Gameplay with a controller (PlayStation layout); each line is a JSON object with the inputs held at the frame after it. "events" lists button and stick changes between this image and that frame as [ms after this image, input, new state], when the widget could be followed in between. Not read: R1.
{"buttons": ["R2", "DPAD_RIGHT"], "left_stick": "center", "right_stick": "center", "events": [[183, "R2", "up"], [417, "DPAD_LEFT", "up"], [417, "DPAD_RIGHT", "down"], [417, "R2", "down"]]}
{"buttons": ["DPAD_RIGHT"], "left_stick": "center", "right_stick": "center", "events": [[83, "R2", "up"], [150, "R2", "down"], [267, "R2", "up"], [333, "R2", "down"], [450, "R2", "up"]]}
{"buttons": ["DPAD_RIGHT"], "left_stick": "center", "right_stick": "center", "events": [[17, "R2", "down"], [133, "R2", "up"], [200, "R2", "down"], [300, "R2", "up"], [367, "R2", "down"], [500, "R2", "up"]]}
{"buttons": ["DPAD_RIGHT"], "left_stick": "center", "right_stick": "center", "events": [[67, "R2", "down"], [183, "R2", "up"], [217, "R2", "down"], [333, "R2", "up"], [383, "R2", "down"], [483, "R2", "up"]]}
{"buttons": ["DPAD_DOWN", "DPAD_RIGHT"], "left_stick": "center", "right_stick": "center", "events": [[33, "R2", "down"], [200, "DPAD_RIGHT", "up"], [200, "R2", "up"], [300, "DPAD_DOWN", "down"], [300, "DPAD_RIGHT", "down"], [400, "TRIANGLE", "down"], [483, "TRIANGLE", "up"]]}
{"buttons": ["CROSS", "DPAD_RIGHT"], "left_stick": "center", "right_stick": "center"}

++++++++++++++++++++

_Exercise directions_
Go through the data and show every line where "center" occurs.

_Exercise result_
{"buttons": ["R2", "DPAD_RIGHT"], "left_stick": "center", "right_stick": "center", "events": [[183, "R2", "up"], [417, "DPAD_LEFT", "up"], [417, "DPAD_RIGHT", "down"], [417, "R2", "down"]]}
{"buttons": ["DPAD_RIGHT"], "left_stick": "center", "right_stick": "center", "events": [[83, "R2", "up"], [150, "R2", "down"], [267, "R2", "up"], [333, "R2", "down"], [450, "R2", "up"]]}
{"buttons": ["DPAD_RIGHT"], "left_stick": "center", "right_stick": "center", "events": [[17, "R2", "down"], [133, "R2", "up"], [200, "R2", "down"], [300, "R2", "up"], [367, "R2", "down"], [500, "R2", "up"]]}
{"buttons": ["DPAD_RIGHT"], "left_stick": "center", "right_stick": "center", "events": [[67, "R2", "down"], [183, "R2", "up"], [217, "R2", "down"], [333, "R2", "up"], [383, "R2", "down"], [483, "R2", "up"]]}
{"buttons": ["DPAD_DOWN", "DPAD_RIGHT"], "left_stick": "center", "right_stick": "center", "events": [[33, "R2", "down"], [200, "DPAD_RIGHT", "up"], [200, "R2", "up"], [300, "DPAD_DOWN", "down"], [300, "DPAD_RIGHT", "down"], [400, "TRIANGLE", "down"], [483, "TRIANGLE", "up"]]}
{"buttons": ["CROSS", "DPAD_RIGHT"], "left_stick": "center", "right_stick": "center"}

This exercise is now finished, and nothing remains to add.